■ **YOUR INSTRUCTIONS**: All of the data below should be set down again verbatim, without any images.

■ **INPUT DATA**:
'''

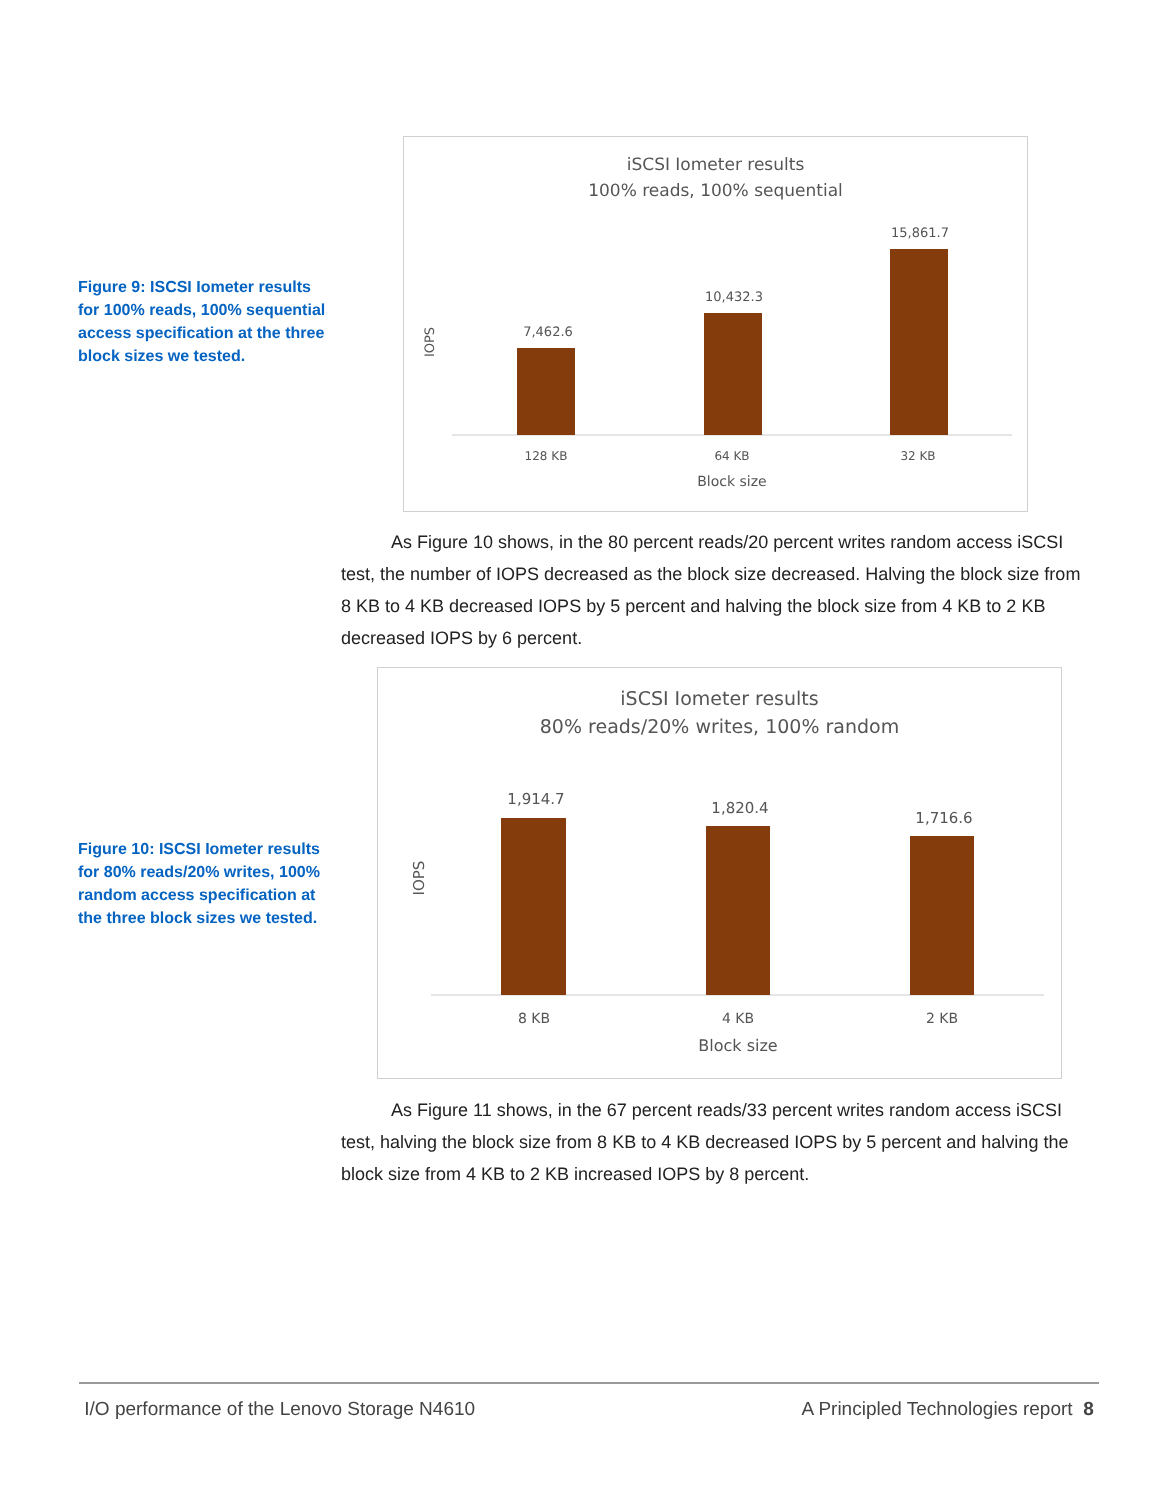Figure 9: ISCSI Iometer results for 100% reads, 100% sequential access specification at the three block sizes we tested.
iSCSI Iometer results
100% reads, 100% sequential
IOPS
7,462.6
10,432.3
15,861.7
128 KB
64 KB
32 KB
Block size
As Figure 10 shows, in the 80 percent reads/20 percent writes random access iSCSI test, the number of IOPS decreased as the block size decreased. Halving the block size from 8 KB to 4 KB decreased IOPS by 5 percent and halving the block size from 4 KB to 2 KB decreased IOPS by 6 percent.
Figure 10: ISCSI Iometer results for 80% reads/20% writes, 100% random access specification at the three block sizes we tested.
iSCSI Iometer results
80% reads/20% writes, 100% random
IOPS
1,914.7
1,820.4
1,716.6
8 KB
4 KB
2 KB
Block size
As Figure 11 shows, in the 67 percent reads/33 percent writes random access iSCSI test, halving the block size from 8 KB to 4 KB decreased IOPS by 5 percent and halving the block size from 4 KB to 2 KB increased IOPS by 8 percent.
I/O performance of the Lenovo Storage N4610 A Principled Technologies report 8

'''

■ **REPLY**:
Figure 9: ISCSI Iometer results for 100% reads, 100% sequential access specification at the three block sizes we tested.
iSCSI Iometer results
100% reads, 100% sequential
IOPS
7,462.6
10,432.3
15,861.7
128 KB
64 KB
32 KB
Block size
As Figure 10 shows, in the 80 percent reads/20 percent writes random access iSCSI test, the number of IOPS decreased as the block size decreased. Halving the block size from 8 KB to 4 KB decreased IOPS by 5 percent and halving the block size from 4 KB to 2 KB decreased IOPS by 6 percent.
Figure 10: ISCSI Iometer results for 80% reads/20% writes, 100% random access specification at the three block sizes we tested.
iSCSI Iometer results
80% reads/20% writes, 100% random
IOPS
1,914.7
1,820.4
1,716.6
8 KB
4 KB
2 KB
Block size
As Figure 11 shows, in the 67 percent reads/33 percent writes random access iSCSI test, halving the block size from 8 KB to 4 KB decreased IOPS by 5 percent and halving the block size from 4 KB to 2 KB increased IOPS by 8 percent.
I/O performance of the Lenovo Storage N4610 A Principled Technologies report 8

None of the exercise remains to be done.